It is not unusual for a public sector banker to head a private sector bank. There have been several recent examples of such transitions — Prashant Kumar, who was a deputy managing director at State Bank of India, took charge of the troubled YES Bank and CVR Rajendran, former CMD of Andhra Bank, was appointed as the managing director (MD) and chief executive officer (CEO) of CSB Bank (formerly known as Catholic Syrian Bank).
So why are investors jittery about former Indian Overseas Bank CEO R Subramaniakumar’s appointment as the MD and CEO of RBL Bank? The announcement of his appointment came over the weekend, and the RBL stock tanked over 22 per cent on Monday even before he took charge. He is expected to take charge in the next few days.
A CLSA note explains the issue. “Historically, ex-public sector bankers have been appointed as heads of financial institutions with weak asset quality and governance, like YES Bank, Lakshmi Vilas Bank and others. Hence Mr Subramaniakumar’s appointment as the MD & CEO of RBL Bank raises many questions,” it said.
In other words, Subramaniakumar’s appointment is being seen as a signal of some sort of a bigger problem at RBL, which had suffered a ballooning of bad loans, than is publicly known.
That perception has been created because Subramaniakumar, who retired as MD and CEO of Indian Overseas Bank in June 2019, is known as something of a “bad loan” clean-up expert. Prior to this, he was appointed by the Reserve Bank of India as the administrator of Dewan Housing Finance Corporation Ltd after the mortgage lender’s board was superseded. He is widely credited for a speedy resolution of the housing finance company’s bad loan problem before it was taken over by Piramal Enterprises.
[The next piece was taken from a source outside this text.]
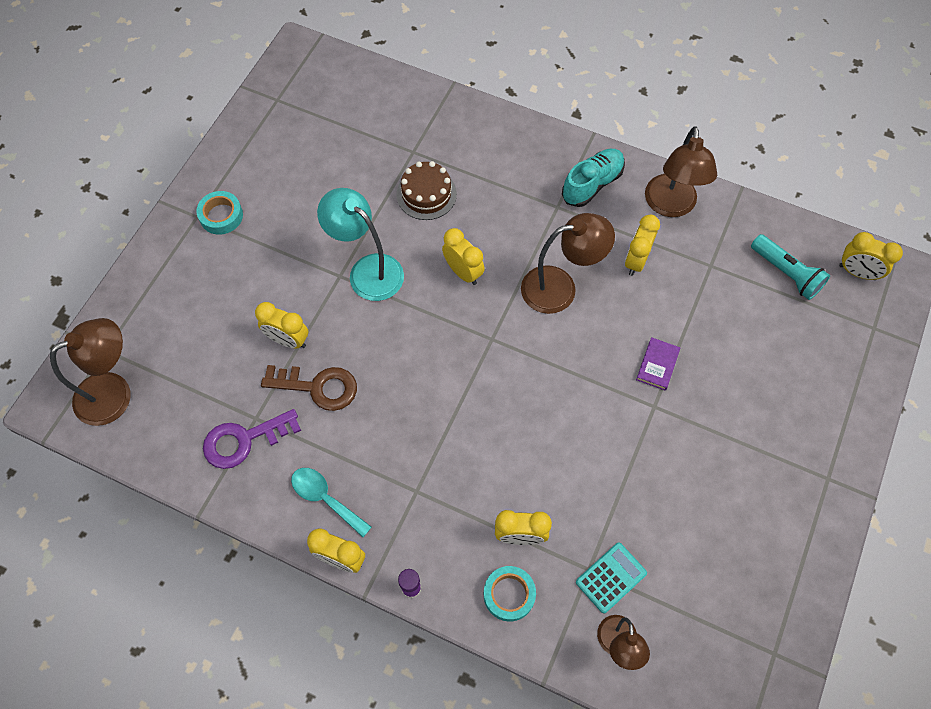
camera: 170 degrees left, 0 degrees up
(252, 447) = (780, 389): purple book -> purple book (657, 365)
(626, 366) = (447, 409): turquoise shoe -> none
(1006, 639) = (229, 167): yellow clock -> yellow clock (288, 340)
Several analysts say asset quality concerns at RBL are overblown. “Given the recent performance of the bank on asset quality, we don’t think there are any fresh concerns on this parameter. The corporate book has held up well in recent quarters and we are seeing an improvement in NPL ratios in all other key portfolios as well,” Kotak Securities said in a note.
In an interview to Business Standard on Monday, both Subramaniakumar and interim MD and CEO Rajeev Ahuja highlighted the bank’s declining trajectory of bad loans and said credit costs will fall further in the current financial year.
“We had no divergence for the past several years. Our net restructured book at 2.6 per cent is one of the lowest in the industry. Moreover, that is substantially secured now. The unsecured bit has been provided for,” Rajeev Ahuja said.
Subramaniakumar emphasised the fact that his appointment is not linked to asset quality. “The market perception of asset quality is inaccurate,” he said emphatically.
A banker with 40 years of experience, Subramaniakumar’s career began with Punjab National Bank in 1980, where he was known for revamping the IT infrastructure.
The background of his appointment at RBL is, however, interesting. In December last year, the RBI nominated one of its chief general managers, Yogesh Dayal, to the RBL board as independent director. Following that, then MD and CEO Vishwavir Ahuja went on indefinite leave. Ahuja, a former Bank of America India CEO, is credited with changing the sleepy Kohlapur-based old-generation private sector lender Ratnakar Bank into the swanky new-age RBL Bank in his 12-year tenure but the write off of a Rs 300 crore bad loan within seven months of being sanctioned blotted his record.
One of the concerns among investors is whether the new management will continue with those of Vishwavir Ahuja’s policies that have yielded rich dividends for the bank. For example, will the focus on the highly profitable credit card and microfinance businesses continue? Or the partnership with Bajaj Finance?
Subramaniakumar and Rajeev Ahuja both indicated that those policies will continue. At the same time, a blueprint is being drawn up to create RBL Bank 2.0 — which aims to build on the foundation of 1.0. As Rajeev Ahuja said, the idea is to develop other retail businesses, such as expanding the rural footprint and vehicle finance, and retaining the edge the bank has created over the past several years in cards, microfinance and the technology.
Subramaniakumar’s task, therefore, is to ensure continuity and change. At least in the near term, the going may not be easy for the veteran banker. But he’s faced tougher challenges in his time.